Data extracts:
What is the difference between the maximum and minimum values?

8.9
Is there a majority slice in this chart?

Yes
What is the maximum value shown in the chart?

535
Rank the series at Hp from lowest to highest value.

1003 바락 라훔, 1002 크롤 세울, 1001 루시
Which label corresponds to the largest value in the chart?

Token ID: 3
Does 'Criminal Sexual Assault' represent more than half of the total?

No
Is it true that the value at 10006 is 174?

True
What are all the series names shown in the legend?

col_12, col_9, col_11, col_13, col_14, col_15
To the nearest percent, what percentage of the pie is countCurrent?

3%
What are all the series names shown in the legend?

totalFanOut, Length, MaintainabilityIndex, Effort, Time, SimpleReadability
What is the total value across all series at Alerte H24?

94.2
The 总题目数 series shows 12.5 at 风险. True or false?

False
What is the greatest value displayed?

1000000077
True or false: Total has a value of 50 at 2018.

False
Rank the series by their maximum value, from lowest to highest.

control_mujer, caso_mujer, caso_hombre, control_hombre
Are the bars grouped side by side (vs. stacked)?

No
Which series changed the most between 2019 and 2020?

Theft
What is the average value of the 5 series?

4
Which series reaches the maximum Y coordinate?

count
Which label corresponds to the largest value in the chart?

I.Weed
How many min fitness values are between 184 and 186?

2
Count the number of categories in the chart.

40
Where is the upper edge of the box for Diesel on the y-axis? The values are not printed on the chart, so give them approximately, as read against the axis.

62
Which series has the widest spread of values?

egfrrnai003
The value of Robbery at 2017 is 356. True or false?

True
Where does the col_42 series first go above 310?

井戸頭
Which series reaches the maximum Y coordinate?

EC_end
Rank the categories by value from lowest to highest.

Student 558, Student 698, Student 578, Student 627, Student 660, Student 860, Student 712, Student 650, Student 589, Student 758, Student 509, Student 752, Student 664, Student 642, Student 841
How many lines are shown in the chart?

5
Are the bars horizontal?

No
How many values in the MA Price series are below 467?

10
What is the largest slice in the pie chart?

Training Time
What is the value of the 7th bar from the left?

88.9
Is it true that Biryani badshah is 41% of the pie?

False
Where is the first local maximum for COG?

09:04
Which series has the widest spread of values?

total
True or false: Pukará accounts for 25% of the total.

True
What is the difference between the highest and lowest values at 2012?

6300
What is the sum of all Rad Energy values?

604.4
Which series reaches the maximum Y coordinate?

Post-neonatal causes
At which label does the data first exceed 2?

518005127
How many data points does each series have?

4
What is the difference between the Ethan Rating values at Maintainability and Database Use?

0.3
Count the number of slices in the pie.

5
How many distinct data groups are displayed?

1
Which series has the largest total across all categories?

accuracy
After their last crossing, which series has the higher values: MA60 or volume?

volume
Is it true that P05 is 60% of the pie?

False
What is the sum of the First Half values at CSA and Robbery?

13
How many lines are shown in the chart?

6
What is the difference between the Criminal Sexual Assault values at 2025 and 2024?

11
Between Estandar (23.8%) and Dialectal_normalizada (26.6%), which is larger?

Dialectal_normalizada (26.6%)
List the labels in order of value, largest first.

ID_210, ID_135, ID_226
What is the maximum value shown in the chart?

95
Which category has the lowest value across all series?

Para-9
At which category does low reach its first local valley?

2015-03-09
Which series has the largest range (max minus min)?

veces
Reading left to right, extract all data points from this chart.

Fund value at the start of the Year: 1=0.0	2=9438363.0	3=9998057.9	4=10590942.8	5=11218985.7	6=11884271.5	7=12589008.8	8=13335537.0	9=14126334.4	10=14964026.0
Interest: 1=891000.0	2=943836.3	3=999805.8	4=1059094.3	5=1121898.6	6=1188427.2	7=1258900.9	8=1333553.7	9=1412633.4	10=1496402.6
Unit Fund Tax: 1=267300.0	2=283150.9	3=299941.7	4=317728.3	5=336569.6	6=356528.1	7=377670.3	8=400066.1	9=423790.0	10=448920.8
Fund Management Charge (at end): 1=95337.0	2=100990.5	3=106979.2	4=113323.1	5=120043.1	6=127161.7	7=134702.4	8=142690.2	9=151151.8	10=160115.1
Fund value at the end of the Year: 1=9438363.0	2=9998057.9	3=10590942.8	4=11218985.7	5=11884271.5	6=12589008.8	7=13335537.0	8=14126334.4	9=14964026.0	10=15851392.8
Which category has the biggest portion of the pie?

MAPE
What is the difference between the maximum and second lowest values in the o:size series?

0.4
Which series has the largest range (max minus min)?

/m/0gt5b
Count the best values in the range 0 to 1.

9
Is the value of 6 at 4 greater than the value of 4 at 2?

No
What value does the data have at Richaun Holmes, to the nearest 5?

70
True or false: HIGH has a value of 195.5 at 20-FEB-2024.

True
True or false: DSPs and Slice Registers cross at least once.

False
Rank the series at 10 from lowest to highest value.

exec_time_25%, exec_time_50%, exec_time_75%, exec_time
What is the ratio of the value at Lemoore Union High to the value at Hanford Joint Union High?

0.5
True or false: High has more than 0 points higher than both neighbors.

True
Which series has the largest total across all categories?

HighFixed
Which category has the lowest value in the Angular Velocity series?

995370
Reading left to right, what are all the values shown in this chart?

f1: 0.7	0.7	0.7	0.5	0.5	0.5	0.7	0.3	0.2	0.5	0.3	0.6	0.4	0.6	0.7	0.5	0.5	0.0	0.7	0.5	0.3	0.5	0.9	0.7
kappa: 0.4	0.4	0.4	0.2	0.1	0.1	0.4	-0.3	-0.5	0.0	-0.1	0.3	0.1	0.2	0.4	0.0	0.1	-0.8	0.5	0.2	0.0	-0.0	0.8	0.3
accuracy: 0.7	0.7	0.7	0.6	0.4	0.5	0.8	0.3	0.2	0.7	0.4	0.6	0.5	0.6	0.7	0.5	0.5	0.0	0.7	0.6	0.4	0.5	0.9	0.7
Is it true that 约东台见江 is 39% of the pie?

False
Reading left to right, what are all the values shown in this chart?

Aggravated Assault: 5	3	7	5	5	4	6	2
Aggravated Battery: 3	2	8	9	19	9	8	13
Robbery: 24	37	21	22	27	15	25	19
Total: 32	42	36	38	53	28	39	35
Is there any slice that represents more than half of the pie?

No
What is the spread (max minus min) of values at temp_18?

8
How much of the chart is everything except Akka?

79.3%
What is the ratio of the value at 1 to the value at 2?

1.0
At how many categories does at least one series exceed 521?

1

Task instructions:
Reproduce verbatim the records from the start through the line containing "Are the bars grouped", inclusive.

Solution to this exercise:
What is the difference between the maximum and minimum values?

8.9
Is there a majority slice in this chart?

Yes
What is the maximum value shown in the chart?

535
Rank the series at Hp from lowest to highest value.

1003 바락 라훔, 1002 크롤 세울, 1001 루시
Which label corresponds to the largest value in the chart?

Token ID: 3
Does 'Criminal Sexual Assault' represent more than half of the total?

No
Is it true that the value at 10006 is 174?

True
What are all the series names shown in the legend?

col_12, col_9, col_11, col_13, col_14, col_15
To the nearest percent, what percentage of the pie is countCurrent?

3%
What are all the series names shown in the legend?

totalFanOut, Length, MaintainabilityIndex, Effort, Time, SimpleReadability
What is the total value across all series at Alerte H24?

94.2
The 总题目数 series shows 12.5 at 风险. True or false?

False
What is the greatest value displayed?

1000000077
True or false: Total has a value of 50 at 2018.

False
Rank the series by their maximum value, from lowest to highest.

control_mujer, caso_mujer, caso_hombre, control_hombre
Are the bars grouped side by side (vs. stacked)?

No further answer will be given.